While the numbers, reported yesterday, offer encouraging signs for the second-biggest shopping period of the year, there are concerns that shoppers will stick to the habits of the Great Recession by focusing on necessities and waiting for sales. That could be a big problem for retailers, which are raising prices to offset rising fuel, labor, and other production costs.
“Early going, July looks like it’s shaping up to be a solid month despite all the economic headwinds,’’ said Ken Perkins, president of RetailMetrics LLC, a research firm. “But the concern is whether shoppers will buy back-to-school items at full price.’’
The season accounts for 16.1 percent of annual retailers’ revenue, according to the council. It’s also an opportunity for retailers to gain insight into consumers’ shopping habits heading into the biggest shopping season of the year, which starts on the day after Thanksgiving.
Retailers will get a better sense of how consumers are spending in August, when the bulk of the purchases are made. But so far, analysts and retail trade groups are sticking to their forecasts, ranging from unchanged to up 3 percent compared with a year ago.
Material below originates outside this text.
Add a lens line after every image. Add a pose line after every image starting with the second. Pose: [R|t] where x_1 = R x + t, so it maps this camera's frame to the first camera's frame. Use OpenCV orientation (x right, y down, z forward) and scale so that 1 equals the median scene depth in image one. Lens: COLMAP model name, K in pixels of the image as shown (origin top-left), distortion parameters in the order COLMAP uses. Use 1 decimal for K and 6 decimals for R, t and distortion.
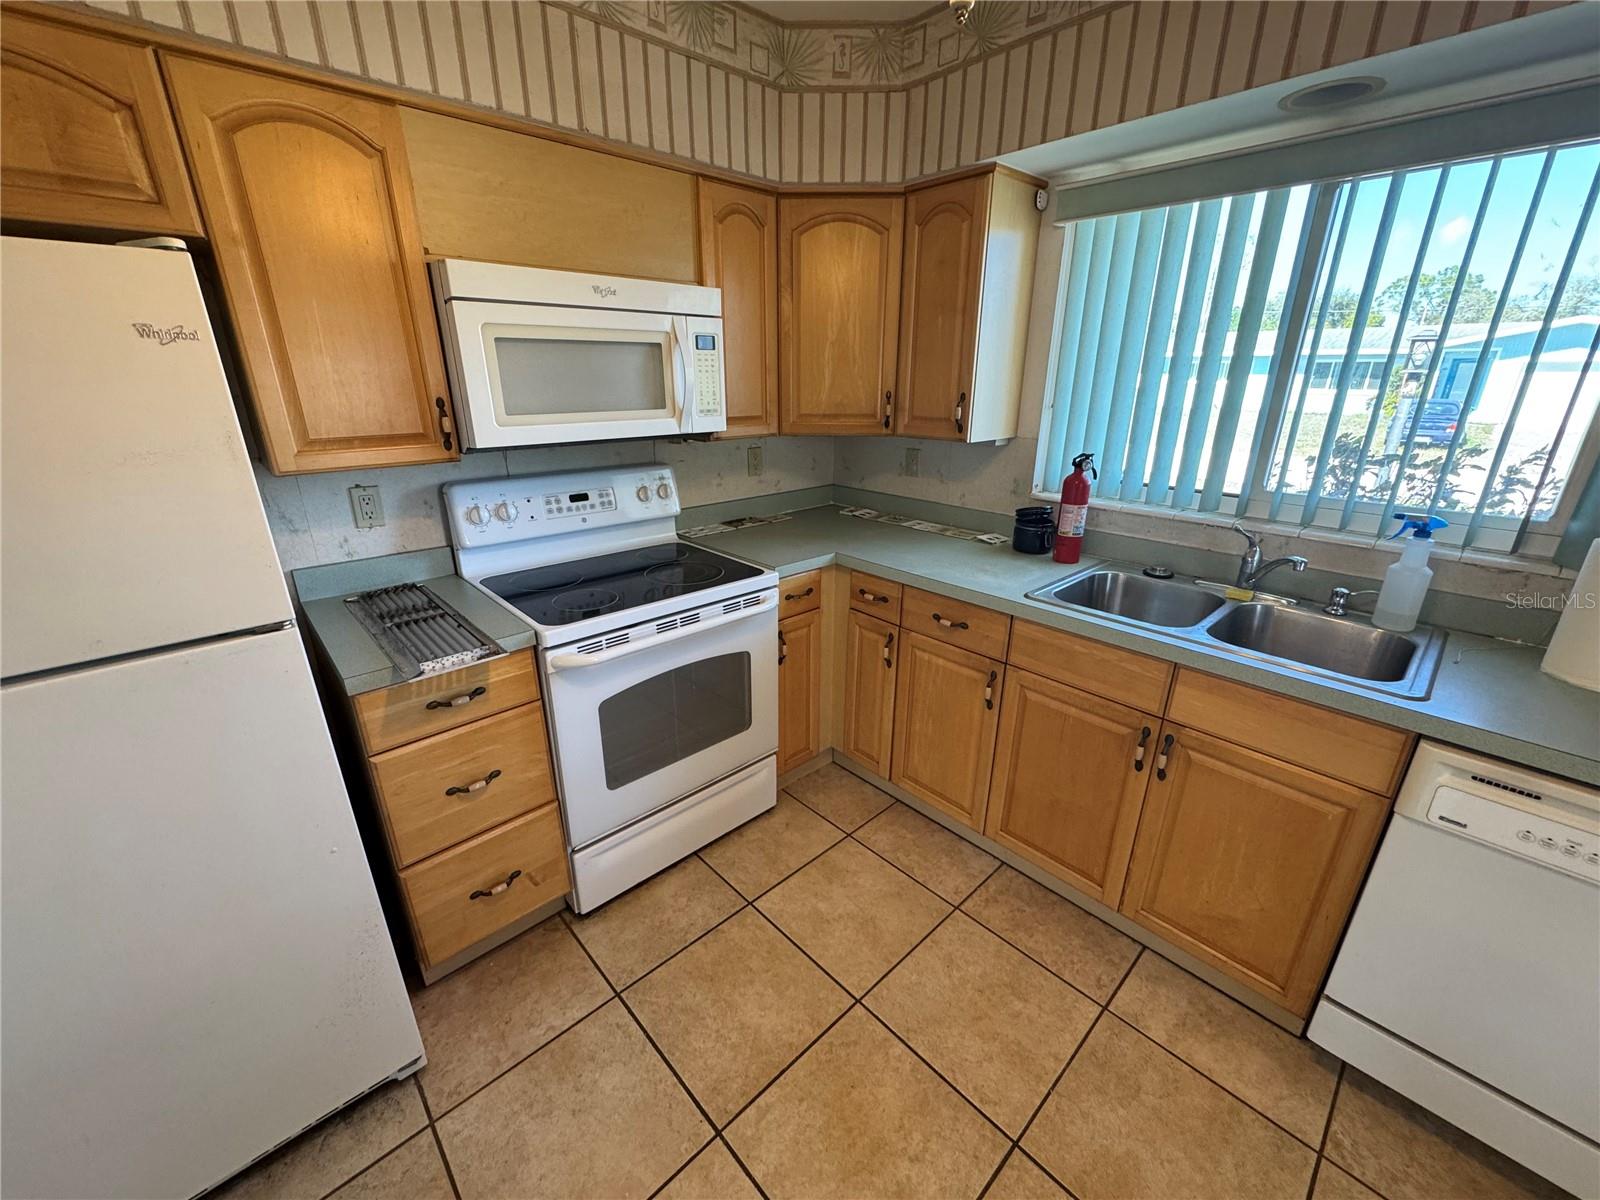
lens RADIAL K [[634.9, 0, 798.0], [0, 634.9, 602.2], [0, 0, 1]] dist [-0.003957, 0.000107]
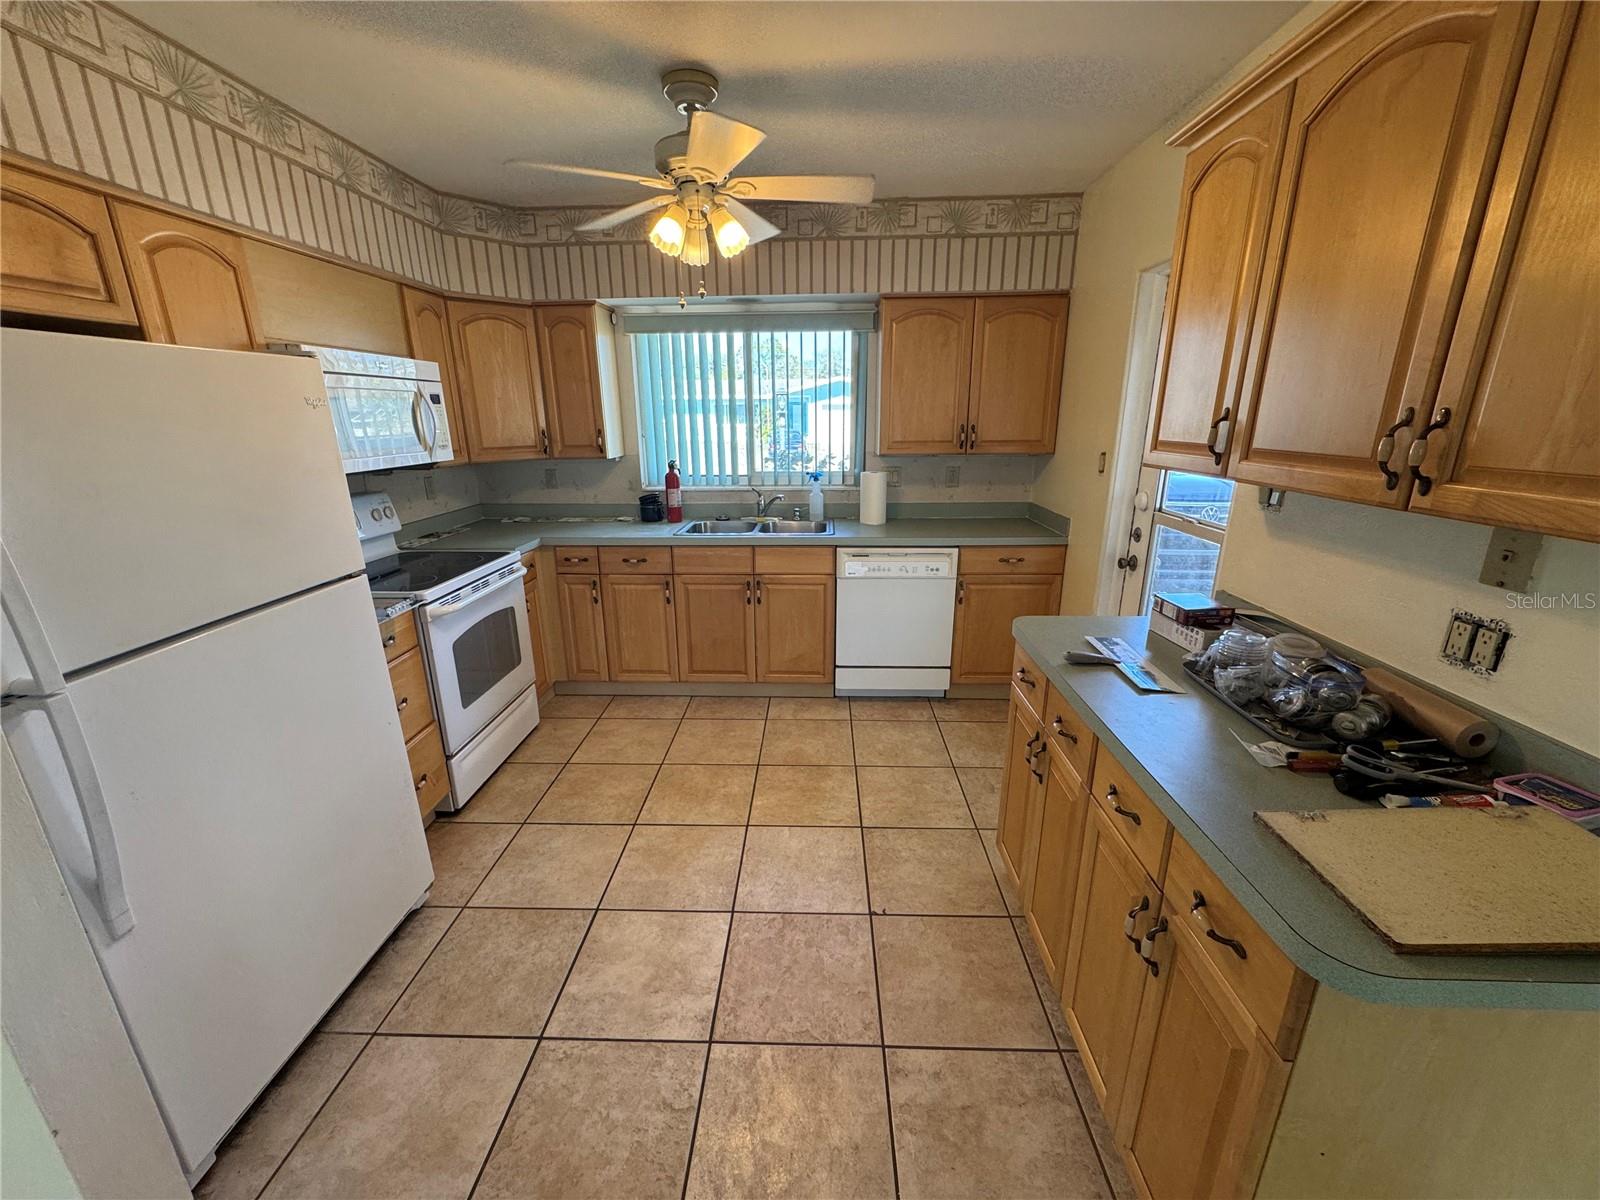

The National Retail Federation expects families to spend $603.63 on back-to-school items, from clothing to supplies, down slightly from last year’s $606.40.
The concern is that while the recession officially ended in June 2009, many shoppers, particularly in the low-to-middle income bracket, feel like it never ended. For many, wage gains have not kept pace with higher costs for food and gas. Home values remain depressed, and companies are not hiring.
Adding to that, this fall shoppers will face higher price tags as retailers try to pass on higher labor costs in China and higher prices for raw materials.
Surveys from the National Retail Federation, Deloitte LLP, and others show that customers plan to buy only what the family needs, focus on fat discounts, and reuse last year’s items.